Roberts Bakery in 12th, opted for the safety first option of playing everything in the comfort zone, but when Plan A failed there was no Plan B to fall back on and 12th place was a bit generous perhaps.
Unlucky
Bo’ness on the other hand can count themselves a little unlucky that they didn’t feature much higher, as Mike Marzella was one of very few MDs to understand the limitations of his band and match them accordingly to the score in a coherent fashion. It may have lacked for a bit of fire in the belly at times, but 13th was a little harsh.
Fellow Scots, Clackmannan & District, rounded off the contest very much in the way it started, with Ipswich & Norwich Co-op some hours earlier. Both bands failed to really capture the feeling of impending drama as the music unfolded, and both lacked security in too many places to have come higher than they eventually did.
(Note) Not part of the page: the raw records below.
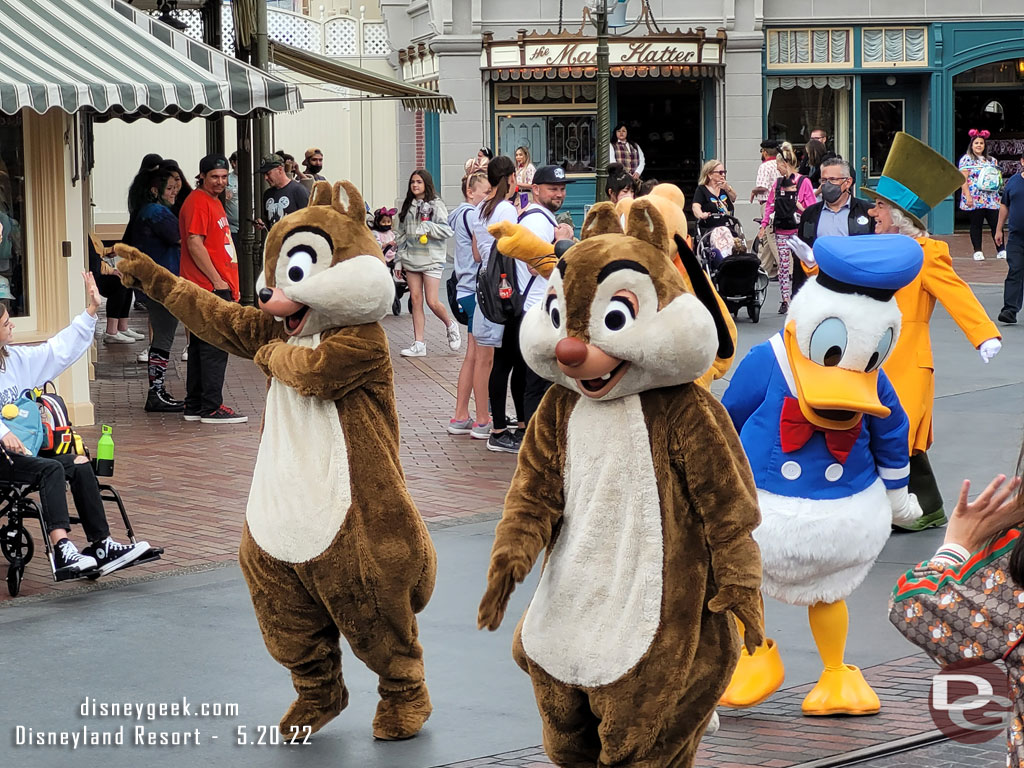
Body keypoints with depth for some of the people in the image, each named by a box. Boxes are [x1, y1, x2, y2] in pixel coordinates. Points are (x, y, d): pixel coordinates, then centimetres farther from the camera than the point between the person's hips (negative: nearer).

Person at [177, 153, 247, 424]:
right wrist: (217, 280, -18)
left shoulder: (214, 202, 20)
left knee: (200, 348, 12)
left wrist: (231, 285, 24)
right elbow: (195, 244, -19)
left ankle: (195, 406, 16)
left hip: (219, 285, 10)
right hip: (210, 288, -10)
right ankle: (211, 408, -9)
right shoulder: (197, 202, -11)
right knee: (215, 348, -10)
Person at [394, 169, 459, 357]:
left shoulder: (436, 204, -3)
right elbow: (401, 235, 16)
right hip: (411, 259, 5)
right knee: (415, 300, 2)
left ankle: (450, 326, 21)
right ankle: (418, 344, 4)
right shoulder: (408, 207, 14)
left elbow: (447, 229, -11)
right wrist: (399, 261, 13)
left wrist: (427, 227, -20)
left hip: (432, 259, -5)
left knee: (432, 301, -8)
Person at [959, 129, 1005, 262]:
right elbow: (963, 180, -6)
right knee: (976, 225, 0)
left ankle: (1001, 251, 2)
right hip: (974, 200, -4)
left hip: (992, 199, 4)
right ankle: (978, 252, 5)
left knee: (996, 224, -1)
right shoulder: (966, 159, 1)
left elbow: (998, 178, 23)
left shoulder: (992, 160, 18)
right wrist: (968, 196, -14)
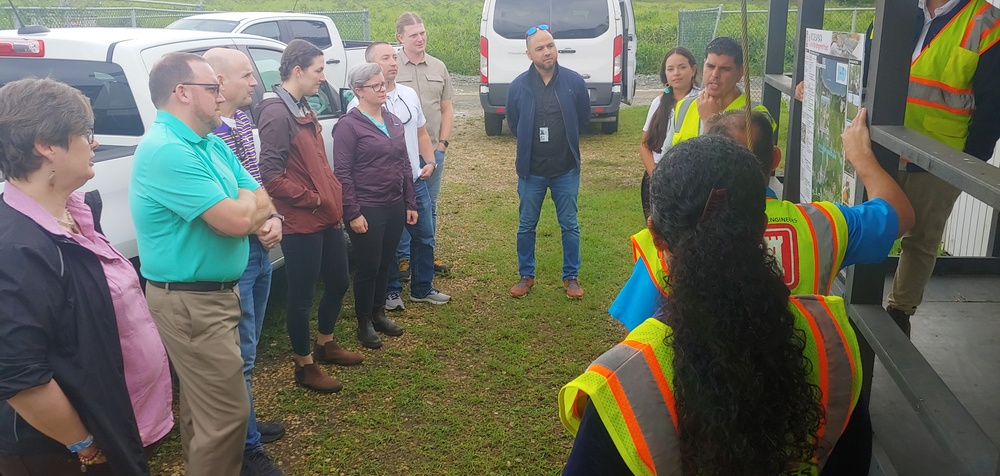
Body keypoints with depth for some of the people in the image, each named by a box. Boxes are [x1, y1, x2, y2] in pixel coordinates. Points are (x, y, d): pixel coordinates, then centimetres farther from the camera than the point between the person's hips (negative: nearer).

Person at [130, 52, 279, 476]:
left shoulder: (212, 143, 10)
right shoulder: (166, 150, -21)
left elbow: (258, 199, 12)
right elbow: (235, 220, -26)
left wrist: (269, 218, -11)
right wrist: (254, 202, -3)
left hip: (214, 293, 10)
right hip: (191, 302, -10)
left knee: (202, 402, 22)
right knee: (227, 414, -3)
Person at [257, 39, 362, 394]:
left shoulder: (302, 110, 13)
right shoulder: (277, 115, -18)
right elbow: (272, 176, -22)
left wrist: (333, 196, 9)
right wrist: (312, 199, -16)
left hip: (327, 217, 10)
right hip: (301, 223, -10)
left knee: (339, 282, 21)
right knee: (302, 296, 6)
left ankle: (325, 345, 42)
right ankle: (305, 367, 23)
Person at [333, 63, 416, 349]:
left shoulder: (393, 122, 11)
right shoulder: (349, 125, -10)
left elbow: (404, 165, 15)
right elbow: (342, 173, -13)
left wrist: (410, 204, 12)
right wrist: (353, 213, -16)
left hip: (395, 207, 6)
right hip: (367, 211, -6)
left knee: (386, 263, 15)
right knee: (369, 266, 3)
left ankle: (378, 313, 32)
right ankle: (364, 323, 19)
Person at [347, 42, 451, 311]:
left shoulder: (409, 94, 8)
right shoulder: (360, 105, -13)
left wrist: (430, 161, 4)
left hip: (416, 181, 6)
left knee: (424, 236, 13)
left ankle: (422, 288, 29)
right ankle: (391, 291, 24)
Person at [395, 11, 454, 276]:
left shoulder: (439, 68, 8)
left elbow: (447, 110, 12)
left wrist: (442, 143, 3)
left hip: (434, 150, 4)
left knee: (429, 206, 13)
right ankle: (404, 257, 18)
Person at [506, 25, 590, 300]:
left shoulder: (574, 81, -7)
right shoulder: (518, 86, -7)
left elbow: (583, 120, 7)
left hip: (566, 169, 0)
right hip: (531, 170, 1)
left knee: (569, 225, 8)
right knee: (526, 226, 10)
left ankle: (571, 277, 23)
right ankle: (526, 276, 26)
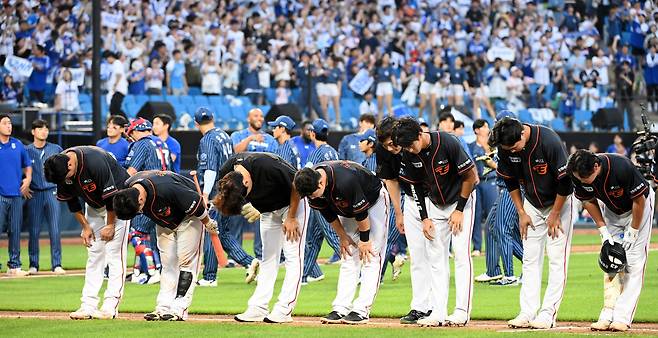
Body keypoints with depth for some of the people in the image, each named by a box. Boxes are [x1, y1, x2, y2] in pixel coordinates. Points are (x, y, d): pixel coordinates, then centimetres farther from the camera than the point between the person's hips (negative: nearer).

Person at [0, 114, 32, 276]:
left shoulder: (18, 145, 12)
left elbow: (27, 164, 22)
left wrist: (28, 179, 5)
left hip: (16, 194, 4)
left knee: (15, 231, 7)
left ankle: (14, 265, 12)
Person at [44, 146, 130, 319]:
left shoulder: (95, 162, -36)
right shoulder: (59, 167, -15)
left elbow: (112, 195, -26)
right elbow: (70, 200, -1)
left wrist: (110, 225, -15)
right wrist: (85, 226, -3)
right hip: (94, 205, 6)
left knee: (114, 253, -12)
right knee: (94, 254, 2)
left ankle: (111, 305, -14)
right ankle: (88, 305, 1)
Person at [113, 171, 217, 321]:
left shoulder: (166, 189, -43)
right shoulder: (126, 190, -22)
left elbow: (196, 202, -30)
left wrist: (208, 224, -15)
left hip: (187, 217, -6)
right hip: (164, 220, 6)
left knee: (185, 259, -10)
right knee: (167, 262, 3)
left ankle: (179, 309, -12)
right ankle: (163, 308, 0)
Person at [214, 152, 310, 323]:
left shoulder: (267, 166, -39)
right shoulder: (225, 174, -22)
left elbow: (297, 184, -25)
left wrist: (291, 218, -19)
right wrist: (247, 207, -18)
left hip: (293, 203, -6)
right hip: (267, 209, 6)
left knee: (293, 255, -11)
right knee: (268, 257, 5)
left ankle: (284, 310, -12)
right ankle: (258, 308, 4)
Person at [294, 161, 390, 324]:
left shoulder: (345, 181, -41)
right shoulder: (310, 182, -20)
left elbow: (361, 212, -28)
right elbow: (327, 213, -4)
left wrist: (364, 239, -17)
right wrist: (343, 236, 0)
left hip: (375, 200, -7)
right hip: (348, 208, 7)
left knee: (371, 256, -12)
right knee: (349, 256, 2)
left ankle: (361, 311, -16)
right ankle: (340, 309, -1)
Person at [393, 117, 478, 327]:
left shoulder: (448, 143, -28)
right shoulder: (410, 154, -13)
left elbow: (471, 176, -19)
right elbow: (418, 185, 1)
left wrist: (460, 209, -16)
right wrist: (425, 217, -4)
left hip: (461, 200, -5)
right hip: (435, 205, 5)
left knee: (461, 253, -12)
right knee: (436, 256, 1)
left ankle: (462, 311, -12)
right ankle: (439, 312, 2)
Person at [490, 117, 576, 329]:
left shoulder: (549, 142, -30)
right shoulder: (505, 147, -15)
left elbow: (565, 181, -22)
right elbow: (510, 181, 1)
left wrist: (555, 214, -15)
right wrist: (521, 213, 0)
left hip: (559, 202, -5)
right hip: (531, 205, 5)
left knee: (557, 258, -9)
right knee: (530, 259, 1)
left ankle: (548, 313, -9)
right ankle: (528, 313, 1)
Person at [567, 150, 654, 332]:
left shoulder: (622, 167, -39)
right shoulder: (579, 175, -24)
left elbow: (639, 200, -25)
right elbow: (589, 201, -5)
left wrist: (632, 233, -19)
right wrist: (604, 232, -10)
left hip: (639, 205, -5)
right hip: (611, 210, 5)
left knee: (634, 261, -12)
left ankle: (622, 317, -14)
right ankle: (608, 315, -2)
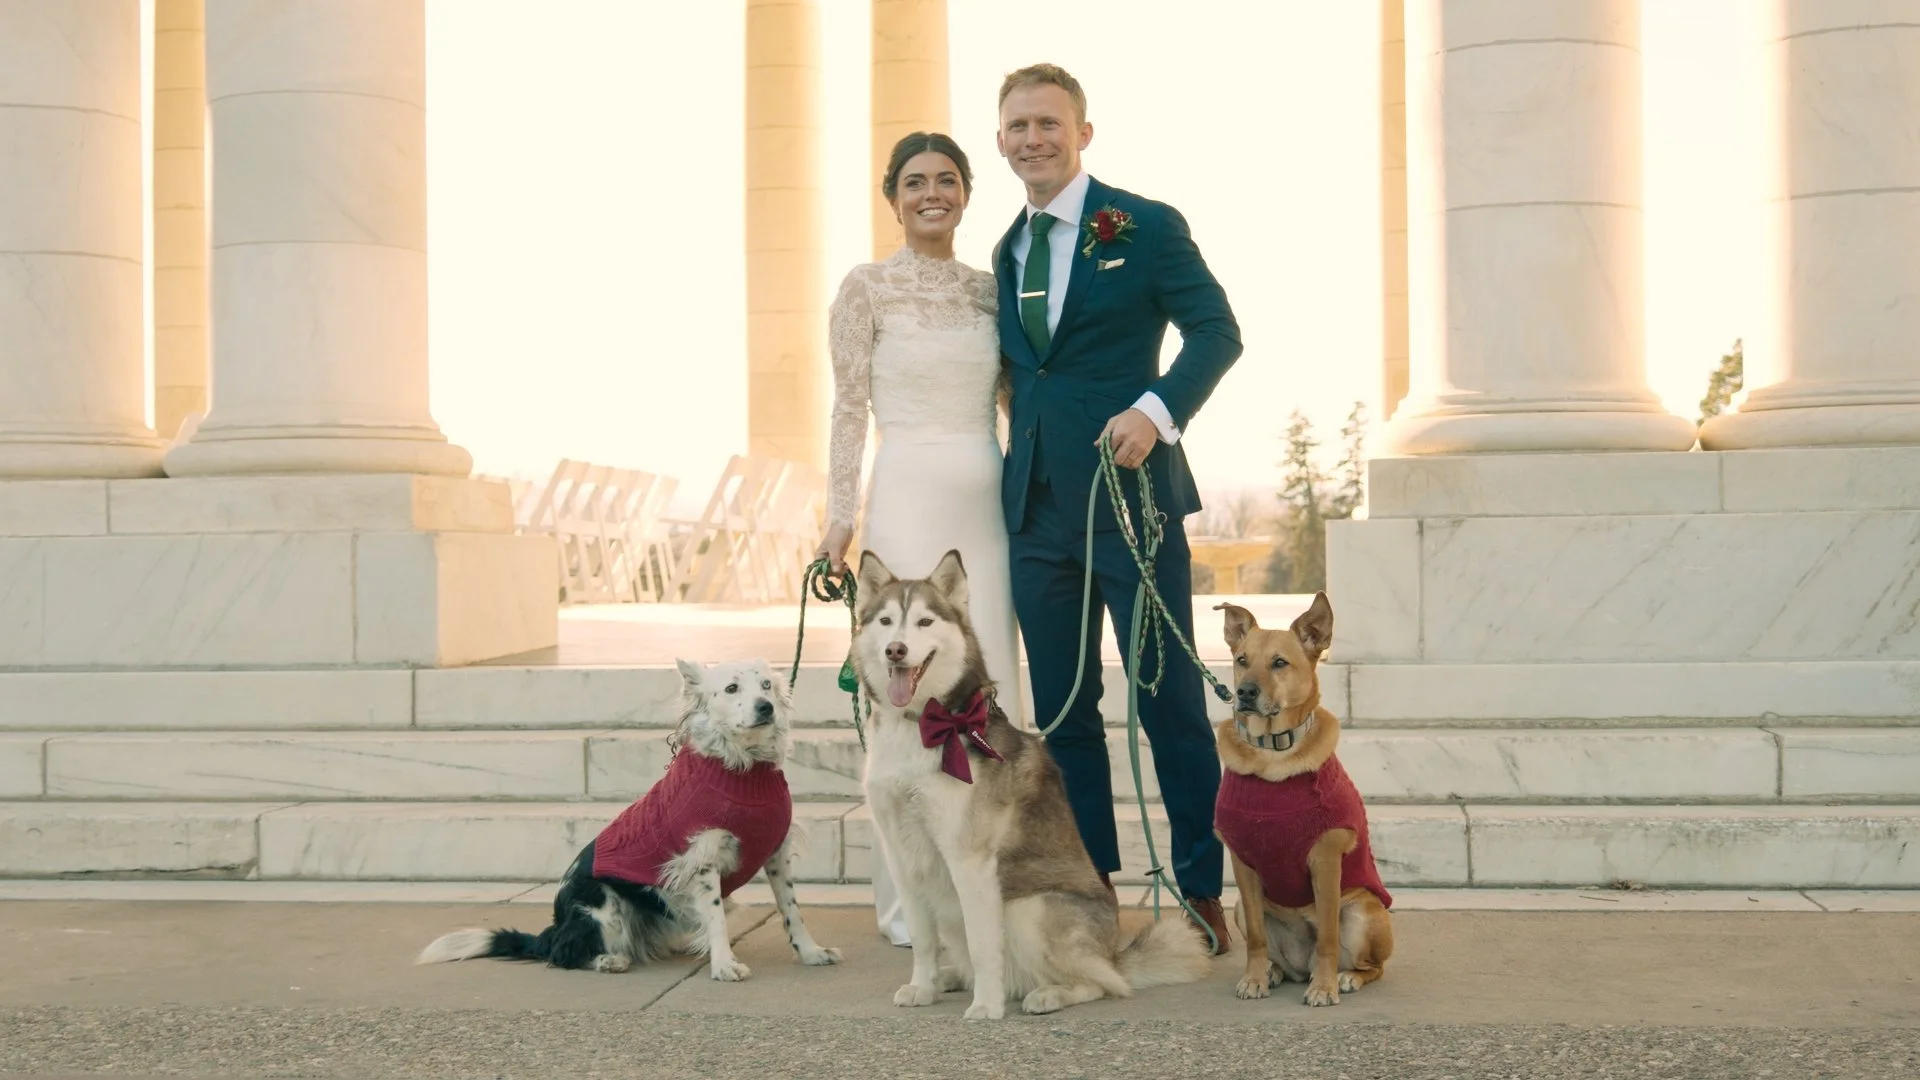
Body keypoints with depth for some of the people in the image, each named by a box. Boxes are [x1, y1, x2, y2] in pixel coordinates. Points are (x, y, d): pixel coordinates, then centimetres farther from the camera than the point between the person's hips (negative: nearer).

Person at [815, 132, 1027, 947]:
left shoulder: (990, 289, 12)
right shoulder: (867, 288, 0)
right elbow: (849, 411, -1)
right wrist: (839, 520, -6)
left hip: (987, 503, 5)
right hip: (909, 501, -4)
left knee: (994, 683, 4)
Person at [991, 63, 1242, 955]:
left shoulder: (1145, 226, -1)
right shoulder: (1007, 252, 17)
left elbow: (1217, 329, -5)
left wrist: (1158, 409, -20)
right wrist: (1018, 471, 10)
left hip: (1130, 493, -6)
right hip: (1036, 505, 6)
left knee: (1169, 701, -2)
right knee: (1061, 709, 9)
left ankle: (1203, 890, 8)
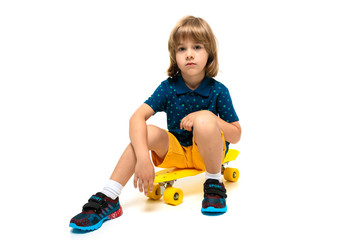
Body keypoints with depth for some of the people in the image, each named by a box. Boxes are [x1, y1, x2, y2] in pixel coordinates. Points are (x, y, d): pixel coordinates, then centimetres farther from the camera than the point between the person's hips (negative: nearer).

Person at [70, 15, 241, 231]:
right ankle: (107, 199, -21)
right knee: (146, 132, -26)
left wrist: (212, 119, -27)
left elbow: (236, 136, -8)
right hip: (176, 150, 2)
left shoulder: (218, 91, -12)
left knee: (204, 120, -33)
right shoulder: (168, 87, -10)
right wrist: (143, 158, -38)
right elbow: (137, 117, -23)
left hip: (207, 152, -2)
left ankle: (215, 185, -12)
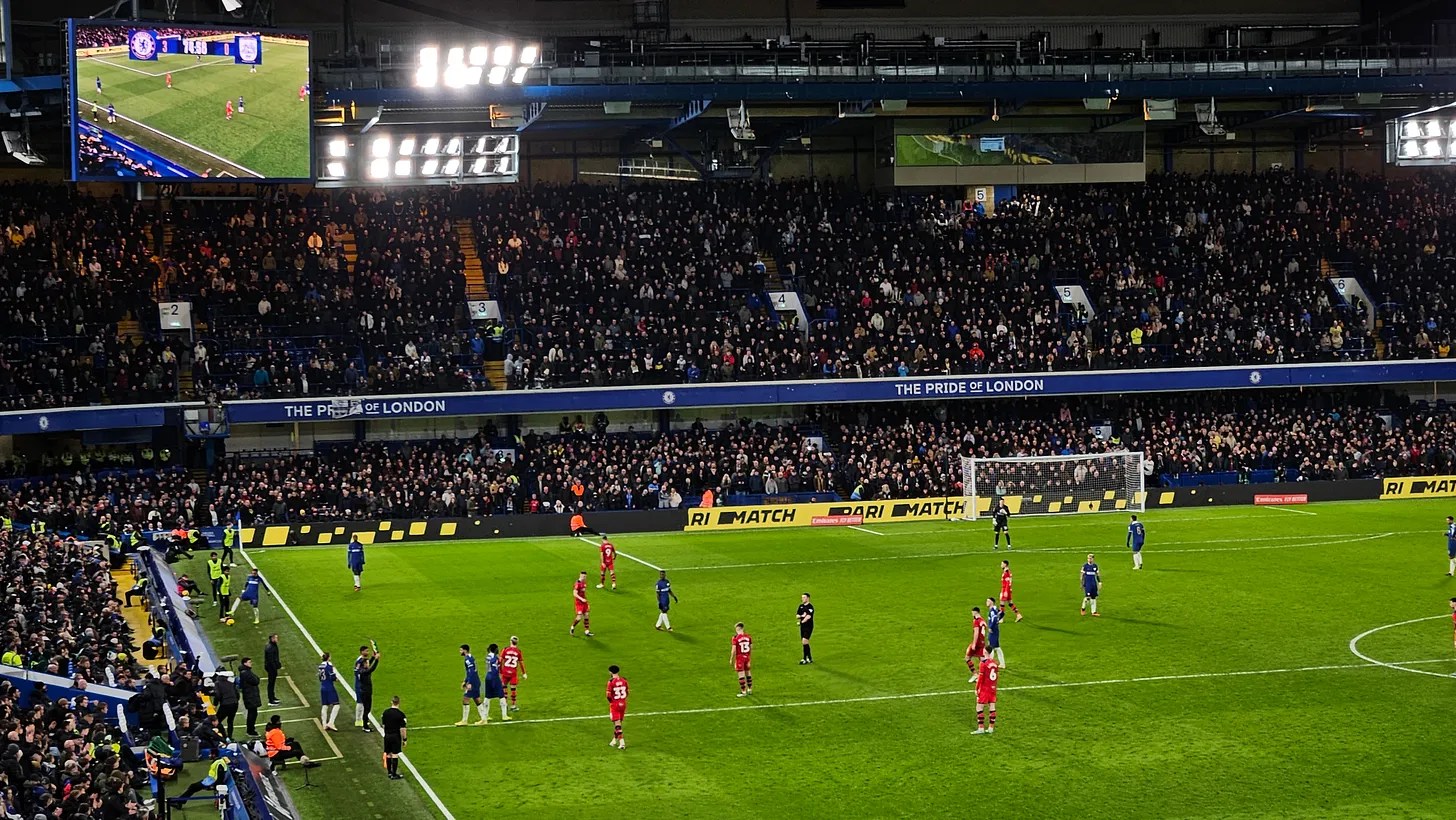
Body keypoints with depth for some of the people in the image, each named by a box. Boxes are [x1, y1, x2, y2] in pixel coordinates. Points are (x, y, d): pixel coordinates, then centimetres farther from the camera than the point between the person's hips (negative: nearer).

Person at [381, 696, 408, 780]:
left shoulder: (385, 712, -2)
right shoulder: (400, 714, -15)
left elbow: (383, 725, 6)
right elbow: (403, 729, -14)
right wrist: (405, 739, -5)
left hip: (387, 736, 4)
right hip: (396, 736, -4)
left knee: (388, 754, 14)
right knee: (395, 755, 1)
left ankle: (389, 772, 23)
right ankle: (394, 775, 5)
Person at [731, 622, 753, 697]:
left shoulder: (735, 638, -14)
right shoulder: (748, 636, 1)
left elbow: (734, 650, -14)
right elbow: (751, 648, 7)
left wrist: (731, 659, -3)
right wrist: (750, 658, 18)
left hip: (739, 657, -5)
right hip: (747, 657, 5)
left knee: (741, 674, 1)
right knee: (748, 673, 18)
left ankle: (743, 692, 4)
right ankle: (750, 690, 29)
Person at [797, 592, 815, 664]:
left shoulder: (810, 607, -11)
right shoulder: (801, 606, 12)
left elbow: (808, 617, -19)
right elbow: (797, 616, 10)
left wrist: (801, 622, -10)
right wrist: (801, 616, -11)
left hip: (808, 627, -8)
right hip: (802, 627, 8)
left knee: (804, 641, -16)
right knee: (804, 642, 10)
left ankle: (805, 659, -12)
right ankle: (810, 658, 20)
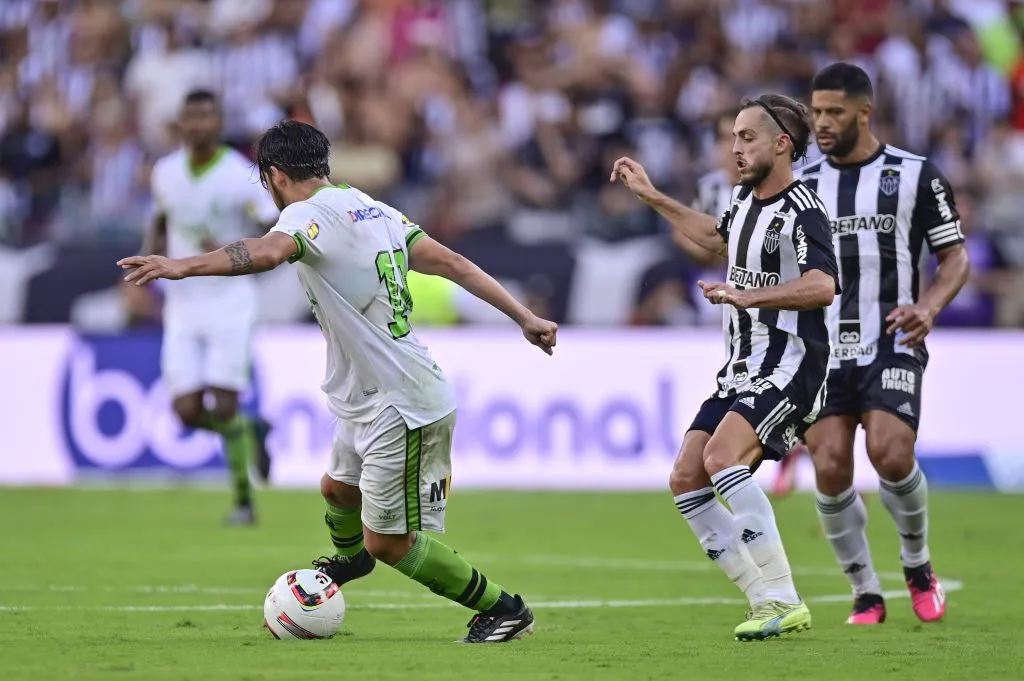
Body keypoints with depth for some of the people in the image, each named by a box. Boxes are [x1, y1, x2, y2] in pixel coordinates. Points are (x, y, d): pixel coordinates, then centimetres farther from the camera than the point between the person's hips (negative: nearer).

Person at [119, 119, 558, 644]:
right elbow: (451, 262, 10)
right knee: (337, 488, 30)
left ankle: (504, 609, 8)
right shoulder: (371, 208, 12)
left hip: (401, 409, -10)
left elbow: (268, 252, -37)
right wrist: (524, 318, 13)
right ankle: (349, 560, 60)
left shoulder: (308, 213, -14)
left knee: (387, 542, -1)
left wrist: (182, 266, -48)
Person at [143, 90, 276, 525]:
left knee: (224, 406, -12)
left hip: (229, 301, -4)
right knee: (188, 412, -5)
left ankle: (244, 501, 5)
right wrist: (148, 258, 3)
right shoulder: (164, 172, 4)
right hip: (182, 304, 4)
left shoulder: (241, 176, -11)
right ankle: (251, 433, 26)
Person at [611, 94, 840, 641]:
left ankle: (784, 602, -24)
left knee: (721, 459, -28)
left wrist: (748, 295, -38)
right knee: (685, 481, 1)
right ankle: (767, 602, 4)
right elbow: (717, 238, 37)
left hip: (787, 366, -10)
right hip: (740, 369, 10)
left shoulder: (800, 212, -16)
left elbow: (822, 287, -32)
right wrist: (651, 196, 37)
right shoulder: (745, 197, 13)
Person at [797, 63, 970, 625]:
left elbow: (956, 256, 3)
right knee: (830, 469, -10)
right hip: (823, 349, 3)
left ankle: (918, 564, 8)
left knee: (891, 455, -20)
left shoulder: (916, 176, 1)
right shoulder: (801, 183, 11)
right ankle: (865, 594, 6)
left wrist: (929, 306, -14)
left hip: (891, 342, -3)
They were musically monochrome in delivery, although compared to some X rated shows they may count themselves a tad unlucky they didn’t come a bit higher.
Musical intentions
That left the bottom two on the day, with Jersey Premier Brass finding that their execution never quite matched the musical intentions in a performance that had plenty to enjoy but was fatally flawed by basic errors.
Finally, someone had to come last, and it was Wansbeck’s Ashington, with a rendition from the number 4 slot that was in reality no better or worse than a whole handful of bands that finished above them.
Matter of urgency
A contest that should have shown that there were a host of bands here more than capable of making the step up in class to Championship banding, ended up showing that there were just two – and perhaps just two in the whole country on this evidence.
Beaumaris and Skelmanthorpe fully deserved the plaudits and the promotions that will come their way, whilst others should look with a matter of urgency to see why the rest of the contenders were simply not up to the mark – and we are not talking about the bands themselves.
Nobody wants to have to sit through a contest like this again next year, and with the prospect of a very difficult regional set work next March, those prospects are not looking too great before we even return here.